ACTIVITY >> Reproduce word for word the passage of the text on pruning YOLO detectors below that begins with the words containing "The direct comparison" and ends with "for this task.".

====== TEXT UNDER STUDY ======

The pruning criteria comparison provides insight into why L1 was selected. The proxy mAP50 drop for L1 (0.1115) exceeded those of Random (0.1105) and L2 (0.0893), indicating that L1 selected channels that, when removed, initially disrupted the representation more than the channels selected by L2. This result may appear counterintuitive, since L1 is a magnitude-based criterion that targets the smallest weights. The explanation is that L2 penalizes large deviations from zero more strongly, so the channels it selects tend to have intermediate magnitudes and may contribute more evenly distributed redundancy. L1 selects the absolute minimum contributors, which can include channels whose small magnitude results from learned suppression rather than genuine redundancy. After 20 epochs of fine-tuning, however, all three criteria converged to comparable final accuracy, confirming that the initial disruption is recoverable and that the choice of criterion matters primarily for the speed of convergence during fine-tuning. L1 was favored because its computational cost is lower, one absolute-value sum per channel versus a squared sum for L2, and its proxy inference speed was the highest among the three criteria (277.00 FPS, versus 241.63 for L2), suggesting that the channels it removes are concentrated in layers where their removal yields more consistent computational savings. Importance criteria that explicitly incorporate hardware energy consumption rather than weight magnitude alone have also been proposed [37] and represent a possible direction for further refining the channel selection policy used in this work.

The direct comparison with YOLOv8n under identical hardware and data conditions addresses a limitation common to SOTA comparisons that mix different hardware platforms. YOLOv11n pruned_50 outperformed YOLOv8n on all reported metrics, including mAP50, FPS, parameter count, ONNX size, and FLOPs. This result suggests that the architectural improvements introduced in YOLOv11, namely the C3K2 blocks and C2PSA attention modules, provide a richer feature representation that is maintained even after channel reduction, whereas YOLOv8n, despite having no pruning applied, achieved lower accuracy with more parameters. The implication is that YOLOv11n is a more efficient starting point for compression than its predecessor for this task.

Table 8. Comparison with state-of-the-art structured pruning methods. Negative drop indicates accuracy improvement after pruning

Method

Base Model

Pruning Ratio

Accuracy Drop (%)

Speed Gain (%)

Hardware

NS-YOLO [12]

YOLOv5

88%

1.60

+35.5

Android (NCNN)

A-pruning [27]

YOLOv5

76%

0.90

+170.0

Jetson Xavier NX

Target Capacity [28]

YOLOv5

30%

0.60

+14.3

Jetson Xavier NX

Target Capacity [28]

YOLOv5

50%

2.90

+34.5

Jetson Xavier NX

SAFP-YOLO [29]

YOLOv7

6.10

+426.0

Jetson TX2

CM-YOLOv8 [30]

YOLOv8

40%

<1.00

General GPU

Ours – Pruned 30%

YOLOv11n

30%

-0.73 (gain)

+7.2†

NVIDIA T4

Ours – Pruned 50%

YOLOv11n

50%

+0.06

+17.2†

NVIDIA T4

Note: † A negative value in the accuracy drop column indicates an accuracy improvement after pruning. † Speed gain measured as the mean FPS improvement across 5-fold cross-validation; statistical significance was not reached at alpha = 0.05 (p = 0.53 for pruned_30, p = 0.10 for pruned_50; see Table 6).

====== DATA LISTING ======

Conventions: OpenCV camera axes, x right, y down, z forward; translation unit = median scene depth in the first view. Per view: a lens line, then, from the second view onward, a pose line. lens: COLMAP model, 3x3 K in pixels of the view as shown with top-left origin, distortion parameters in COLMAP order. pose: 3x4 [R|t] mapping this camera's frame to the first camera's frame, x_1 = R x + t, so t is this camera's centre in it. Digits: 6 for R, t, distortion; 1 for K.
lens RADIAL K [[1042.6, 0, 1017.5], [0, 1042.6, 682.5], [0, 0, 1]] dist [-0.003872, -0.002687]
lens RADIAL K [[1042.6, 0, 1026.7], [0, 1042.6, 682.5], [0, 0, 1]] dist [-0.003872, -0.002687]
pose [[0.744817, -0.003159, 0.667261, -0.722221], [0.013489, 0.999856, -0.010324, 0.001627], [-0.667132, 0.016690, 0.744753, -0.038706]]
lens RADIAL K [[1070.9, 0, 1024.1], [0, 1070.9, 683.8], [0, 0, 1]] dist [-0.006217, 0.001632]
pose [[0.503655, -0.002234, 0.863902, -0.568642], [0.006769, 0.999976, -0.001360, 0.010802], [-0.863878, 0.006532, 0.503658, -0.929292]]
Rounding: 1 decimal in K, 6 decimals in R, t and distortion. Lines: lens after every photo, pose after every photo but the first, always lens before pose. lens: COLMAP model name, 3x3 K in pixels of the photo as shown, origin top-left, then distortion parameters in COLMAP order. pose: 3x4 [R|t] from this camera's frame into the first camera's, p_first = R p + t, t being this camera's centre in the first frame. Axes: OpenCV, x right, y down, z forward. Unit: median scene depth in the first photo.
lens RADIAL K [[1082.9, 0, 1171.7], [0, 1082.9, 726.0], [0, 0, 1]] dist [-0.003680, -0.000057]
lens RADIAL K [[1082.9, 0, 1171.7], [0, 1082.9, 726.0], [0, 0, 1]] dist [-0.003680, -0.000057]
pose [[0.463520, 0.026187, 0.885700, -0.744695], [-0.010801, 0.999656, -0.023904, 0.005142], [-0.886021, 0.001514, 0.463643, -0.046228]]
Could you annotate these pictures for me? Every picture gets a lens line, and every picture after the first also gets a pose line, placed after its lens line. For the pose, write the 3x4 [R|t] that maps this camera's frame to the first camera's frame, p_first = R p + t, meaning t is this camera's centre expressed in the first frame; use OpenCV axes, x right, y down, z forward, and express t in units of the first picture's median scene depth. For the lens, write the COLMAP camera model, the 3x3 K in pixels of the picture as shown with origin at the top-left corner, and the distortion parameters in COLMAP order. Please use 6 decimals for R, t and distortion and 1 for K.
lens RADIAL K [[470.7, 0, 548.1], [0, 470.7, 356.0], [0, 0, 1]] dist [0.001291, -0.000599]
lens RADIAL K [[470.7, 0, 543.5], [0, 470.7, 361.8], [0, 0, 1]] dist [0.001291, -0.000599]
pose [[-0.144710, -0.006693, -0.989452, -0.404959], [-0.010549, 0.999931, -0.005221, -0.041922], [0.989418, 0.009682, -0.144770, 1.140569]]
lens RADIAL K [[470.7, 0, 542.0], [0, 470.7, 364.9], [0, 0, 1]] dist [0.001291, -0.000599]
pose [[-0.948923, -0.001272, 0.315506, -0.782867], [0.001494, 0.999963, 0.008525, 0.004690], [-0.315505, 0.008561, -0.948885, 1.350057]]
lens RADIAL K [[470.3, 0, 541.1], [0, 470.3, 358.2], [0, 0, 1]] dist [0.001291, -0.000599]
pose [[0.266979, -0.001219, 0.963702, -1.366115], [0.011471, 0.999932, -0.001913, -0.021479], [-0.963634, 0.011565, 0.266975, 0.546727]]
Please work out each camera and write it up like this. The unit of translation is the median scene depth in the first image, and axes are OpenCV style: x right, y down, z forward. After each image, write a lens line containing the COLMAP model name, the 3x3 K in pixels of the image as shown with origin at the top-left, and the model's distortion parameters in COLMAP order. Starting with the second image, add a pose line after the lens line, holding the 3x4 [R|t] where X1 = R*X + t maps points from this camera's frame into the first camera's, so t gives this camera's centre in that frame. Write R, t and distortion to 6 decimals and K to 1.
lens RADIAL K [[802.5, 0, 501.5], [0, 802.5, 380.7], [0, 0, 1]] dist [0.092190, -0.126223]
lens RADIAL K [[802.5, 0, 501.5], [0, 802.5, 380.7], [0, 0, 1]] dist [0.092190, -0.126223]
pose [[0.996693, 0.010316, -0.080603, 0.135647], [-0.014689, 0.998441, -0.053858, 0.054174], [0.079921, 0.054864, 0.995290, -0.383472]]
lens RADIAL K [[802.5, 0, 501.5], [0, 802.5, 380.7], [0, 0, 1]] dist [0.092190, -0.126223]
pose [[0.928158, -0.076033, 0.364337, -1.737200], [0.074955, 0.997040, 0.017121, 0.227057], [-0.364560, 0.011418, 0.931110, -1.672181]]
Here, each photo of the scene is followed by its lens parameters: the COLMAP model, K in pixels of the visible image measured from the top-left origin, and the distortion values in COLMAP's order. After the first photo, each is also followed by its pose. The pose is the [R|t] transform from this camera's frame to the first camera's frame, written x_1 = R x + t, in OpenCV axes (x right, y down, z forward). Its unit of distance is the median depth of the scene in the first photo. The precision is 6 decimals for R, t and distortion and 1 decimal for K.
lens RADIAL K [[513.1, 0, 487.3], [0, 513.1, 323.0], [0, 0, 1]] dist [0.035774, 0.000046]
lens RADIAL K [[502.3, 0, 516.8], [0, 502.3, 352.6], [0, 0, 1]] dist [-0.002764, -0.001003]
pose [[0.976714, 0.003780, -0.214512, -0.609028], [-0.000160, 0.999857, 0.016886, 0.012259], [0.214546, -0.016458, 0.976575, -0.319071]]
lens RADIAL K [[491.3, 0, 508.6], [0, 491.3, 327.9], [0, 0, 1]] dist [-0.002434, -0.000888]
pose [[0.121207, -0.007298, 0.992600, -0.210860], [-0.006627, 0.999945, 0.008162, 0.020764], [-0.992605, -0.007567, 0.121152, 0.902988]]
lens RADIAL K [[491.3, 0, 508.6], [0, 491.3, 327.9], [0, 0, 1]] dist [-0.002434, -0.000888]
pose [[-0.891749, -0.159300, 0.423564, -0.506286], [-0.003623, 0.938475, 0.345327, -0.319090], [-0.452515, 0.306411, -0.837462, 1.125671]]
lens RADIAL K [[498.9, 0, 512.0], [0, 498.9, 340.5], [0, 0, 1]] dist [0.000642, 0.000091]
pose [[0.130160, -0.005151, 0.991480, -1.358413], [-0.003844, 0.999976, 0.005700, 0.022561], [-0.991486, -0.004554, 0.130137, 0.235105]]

======

PROBLEM SOLUTION >>
The direct comparison with YOLOv8n under identical hardware and data conditions addresses a limitation common to SOTA comparisons that mix different hardware platforms. YOLOv11n pruned_50 outperformed YOLOv8n on all reported metrics, including mAP50, FPS, parameter count, ONNX size, and FLOPs. This result suggests that the architectural improvements introduced in YOLOv11, namely the C3K2 blocks and C2PSA attention modules, provide a richer feature representation that is maintained even after channel reduction, whereas YOLOv8n, despite having no pruning applied, achieved lower accuracy with more parameters. The implication is that YOLOv11n is a more efficient starting point for compression than its predecessor for this task.